=== Records supplied ===

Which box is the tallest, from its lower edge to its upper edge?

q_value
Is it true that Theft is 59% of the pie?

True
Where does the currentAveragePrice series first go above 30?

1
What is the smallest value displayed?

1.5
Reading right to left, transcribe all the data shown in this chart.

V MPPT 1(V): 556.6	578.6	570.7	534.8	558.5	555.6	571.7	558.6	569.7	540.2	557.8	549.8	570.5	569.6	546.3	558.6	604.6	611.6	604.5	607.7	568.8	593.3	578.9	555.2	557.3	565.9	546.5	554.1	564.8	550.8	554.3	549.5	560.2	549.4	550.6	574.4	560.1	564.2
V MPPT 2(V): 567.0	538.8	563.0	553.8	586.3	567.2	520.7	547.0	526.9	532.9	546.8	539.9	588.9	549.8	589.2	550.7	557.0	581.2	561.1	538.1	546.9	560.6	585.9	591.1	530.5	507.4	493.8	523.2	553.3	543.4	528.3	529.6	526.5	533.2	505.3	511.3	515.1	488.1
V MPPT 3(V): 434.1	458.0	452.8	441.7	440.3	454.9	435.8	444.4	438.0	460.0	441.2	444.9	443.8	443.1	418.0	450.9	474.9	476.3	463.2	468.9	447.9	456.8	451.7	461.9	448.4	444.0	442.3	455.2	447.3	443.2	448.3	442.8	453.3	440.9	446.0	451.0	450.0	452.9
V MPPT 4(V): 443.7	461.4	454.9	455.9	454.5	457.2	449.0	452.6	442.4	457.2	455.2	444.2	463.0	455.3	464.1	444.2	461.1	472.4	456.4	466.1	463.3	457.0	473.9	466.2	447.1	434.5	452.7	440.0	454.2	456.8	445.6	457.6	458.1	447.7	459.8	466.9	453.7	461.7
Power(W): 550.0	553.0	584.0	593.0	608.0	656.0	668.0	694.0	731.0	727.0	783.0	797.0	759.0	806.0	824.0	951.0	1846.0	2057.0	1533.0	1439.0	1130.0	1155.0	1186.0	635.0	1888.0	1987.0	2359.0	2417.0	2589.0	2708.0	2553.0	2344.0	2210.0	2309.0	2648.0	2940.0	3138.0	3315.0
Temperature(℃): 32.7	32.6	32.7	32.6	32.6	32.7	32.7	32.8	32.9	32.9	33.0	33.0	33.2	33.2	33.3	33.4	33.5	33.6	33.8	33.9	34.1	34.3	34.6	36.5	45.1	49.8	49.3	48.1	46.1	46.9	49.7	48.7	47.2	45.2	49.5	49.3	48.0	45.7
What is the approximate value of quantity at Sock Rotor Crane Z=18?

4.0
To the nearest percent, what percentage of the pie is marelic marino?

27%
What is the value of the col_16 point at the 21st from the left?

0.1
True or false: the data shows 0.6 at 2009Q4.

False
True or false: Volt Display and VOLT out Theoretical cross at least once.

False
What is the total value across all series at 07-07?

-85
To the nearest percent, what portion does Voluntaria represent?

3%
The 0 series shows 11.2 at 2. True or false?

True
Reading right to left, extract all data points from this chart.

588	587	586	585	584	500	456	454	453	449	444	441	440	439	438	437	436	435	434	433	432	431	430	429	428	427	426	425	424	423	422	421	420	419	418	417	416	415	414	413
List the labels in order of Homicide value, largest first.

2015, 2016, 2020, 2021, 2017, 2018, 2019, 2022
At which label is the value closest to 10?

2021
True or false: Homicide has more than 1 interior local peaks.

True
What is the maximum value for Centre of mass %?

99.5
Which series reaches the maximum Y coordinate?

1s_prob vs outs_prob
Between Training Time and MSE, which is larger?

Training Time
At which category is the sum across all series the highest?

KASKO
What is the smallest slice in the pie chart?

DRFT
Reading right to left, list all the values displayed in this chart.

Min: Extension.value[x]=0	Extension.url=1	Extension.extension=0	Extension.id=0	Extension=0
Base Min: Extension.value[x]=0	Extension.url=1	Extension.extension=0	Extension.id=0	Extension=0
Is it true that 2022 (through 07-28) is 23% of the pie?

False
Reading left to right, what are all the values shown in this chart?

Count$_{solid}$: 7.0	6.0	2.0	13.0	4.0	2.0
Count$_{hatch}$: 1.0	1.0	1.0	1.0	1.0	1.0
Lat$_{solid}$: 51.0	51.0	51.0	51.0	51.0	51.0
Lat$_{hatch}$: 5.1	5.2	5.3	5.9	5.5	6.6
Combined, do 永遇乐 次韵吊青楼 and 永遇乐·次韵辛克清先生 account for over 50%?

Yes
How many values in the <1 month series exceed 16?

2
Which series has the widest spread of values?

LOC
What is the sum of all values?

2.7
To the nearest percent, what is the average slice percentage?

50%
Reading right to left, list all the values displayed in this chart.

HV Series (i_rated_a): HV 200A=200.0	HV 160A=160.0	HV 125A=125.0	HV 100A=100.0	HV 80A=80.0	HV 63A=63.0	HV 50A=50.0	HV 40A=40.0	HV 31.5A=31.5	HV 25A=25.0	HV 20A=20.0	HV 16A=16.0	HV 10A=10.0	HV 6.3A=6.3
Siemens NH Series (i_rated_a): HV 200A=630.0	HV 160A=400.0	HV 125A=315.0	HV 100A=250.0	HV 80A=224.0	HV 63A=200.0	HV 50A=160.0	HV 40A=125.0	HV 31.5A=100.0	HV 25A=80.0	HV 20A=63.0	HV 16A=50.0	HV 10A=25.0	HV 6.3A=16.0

===

Print the lines above exactly as they appear, from start to finish.

Which box is the tallest, from its lower edge to its upper edge?

q_value
Is it true that Theft is 59% of the pie?

True
Where does the currentAveragePrice series first go above 30?

1
What is the smallest value displayed?

1.5
Reading right to left, transcribe all the data shown in this chart.

V MPPT 1(V): 556.6	578.6	570.7	534.8	558.5	555.6	571.7	558.6	569.7	540.2	557.8	549.8	570.5	569.6	546.3	558.6	604.6	611.6	604.5	607.7	568.8	593.3	578.9	555.2	557.3	565.9	546.5	554.1	564.8	550.8	554.3	549.5	560.2	549.4	550.6	574.4	560.1	564.2
V MPPT 2(V): 567.0	538.8	563.0	553.8	586.3	567.2	520.7	547.0	526.9	532.9	546.8	539.9	588.9	549.8	589.2	550.7	557.0	581.2	561.1	538.1	546.9	560.6	585.9	591.1	530.5	507.4	493.8	523.2	553.3	543.4	528.3	529.6	526.5	533.2	505.3	511.3	515.1	488.1
V MPPT 3(V): 434.1	458.0	452.8	441.7	440.3	454.9	435.8	444.4	438.0	460.0	441.2	444.9	443.8	443.1	418.0	450.9	474.9	476.3	463.2	468.9	447.9	456.8	451.7	461.9	448.4	444.0	442.3	455.2	447.3	443.2	448.3	442.8	453.3	440.9	446.0	451.0	450.0	452.9
V MPPT 4(V): 443.7	461.4	454.9	455.9	454.5	457.2	449.0	452.6	442.4	457.2	455.2	444.2	463.0	455.3	464.1	444.2	461.1	472.4	456.4	466.1	463.3	457.0	473.9	466.2	447.1	434.5	452.7	440.0	454.2	456.8	445.6	457.6	458.1	447.7	459.8	466.9	453.7	461.7
Power(W): 550.0	553.0	584.0	593.0	608.0	656.0	668.0	694.0	731.0	727.0	783.0	797.0	759.0	806.0	824.0	951.0	1846.0	2057.0	1533.0	1439.0	1130.0	1155.0	1186.0	635.0	1888.0	1987.0	2359.0	2417.0	2589.0	2708.0	2553.0	2344.0	2210.0	2309.0	2648.0	2940.0	3138.0	3315.0
Temperature(℃): 32.7	32.6	32.7	32.6	32.6	32.7	32.7	32.8	32.9	32.9	33.0	33.0	33.2	33.2	33.3	33.4	33.5	33.6	33.8	33.9	34.1	34.3	34.6	36.5	45.1	49.8	49.3	48.1	46.1	46.9	49.7	48.7	47.2	45.2	49.5	49.3	48.0	45.7
What is the approximate value of quantity at Sock Rotor Crane Z=18?

4.0
To the nearest percent, what percentage of the pie is marelic marino?

27%
What is the value of the col_16 point at the 21st from the left?

0.1
True or false: the data shows 0.6 at 2009Q4.

False
True or false: Volt Display and VOLT out Theoretical cross at least once.

False
What is the total value across all series at 07-07?

-85
To the nearest percent, what portion does Voluntaria represent?

3%
The 0 series shows 11.2 at 2. True or false?

True
Reading right to left, extract all data points from this chart.

588	587	586	585	584	500	456	454	453	449	444	441	440	439	438	437	436	435	434	433	432	431	430	429	428	427	426	425	424	423	422	421	420	419	418	417	416	415	414	413
List the labels in order of Homicide value, largest first.

2015, 2016, 2020, 2021, 2017, 2018, 2019, 2022
At which label is the value closest to 10?

2021
True or false: Homicide has more than 1 interior local peaks.

True
What is the maximum value for Centre of mass %?

99.5
Which series reaches the maximum Y coordinate?

1s_prob vs outs_prob
Between Training Time and MSE, which is larger?

Training Time
At which category is the sum across all series the highest?

KASKO
What is the smallest slice in the pie chart?

DRFT
Reading right to left, list all the values displayed in this chart.

Min: Extension.value[x]=0	Extension.url=1	Extension.extension=0	Extension.id=0	Extension=0
Base Min: Extension.value[x]=0	Extension.url=1	Extension.extension=0	Extension.id=0	Extension=0
Is it true that 2022 (through 07-28) is 23% of the pie?

False
Reading left to right, what are all the values shown in this chart?

Count$_{solid}$: 7.0	6.0	2.0	13.0	4.0	2.0
Count$_{hatch}$: 1.0	1.0	1.0	1.0	1.0	1.0
Lat$_{solid}$: 51.0	51.0	51.0	51.0	51.0	51.0
Lat$_{hatch}$: 5.1	5.2	5.3	5.9	5.5	6.6
Combined, do 永遇乐 次韵吊青楼 and 永遇乐·次韵辛克清先生 account for over 50%?

Yes
How many values in the <1 month series exceed 16?

2
Which series has the widest spread of values?

LOC
What is the sum of all values?

2.7
To the nearest percent, what is the average slice percentage?

50%
Reading right to left, list all the values displayed in this chart.

HV Series (i_rated_a): HV 200A=200.0	HV 160A=160.0	HV 125A=125.0	HV 100A=100.0	HV 80A=80.0	HV 63A=63.0	HV 50A=50.0	HV 40A=40.0	HV 31.5A=31.5	HV 25A=25.0	HV 20A=20.0	HV 16A=16.0	HV 10A=10.0	HV 6.3A=6.3
Siemens NH Series (i_rated_a): HV 200A=630.0	HV 160A=400.0	HV 125A=315.0	HV 100A=250.0	HV 80A=224.0	HV 63A=200.0	HV 50A=160.0	HV 40A=125.0	HV 31.5A=100.0	HV 25A=80.0	HV 20A=63.0	HV 16A=50.0	HV 10A=25.0	HV 6.3A=16.0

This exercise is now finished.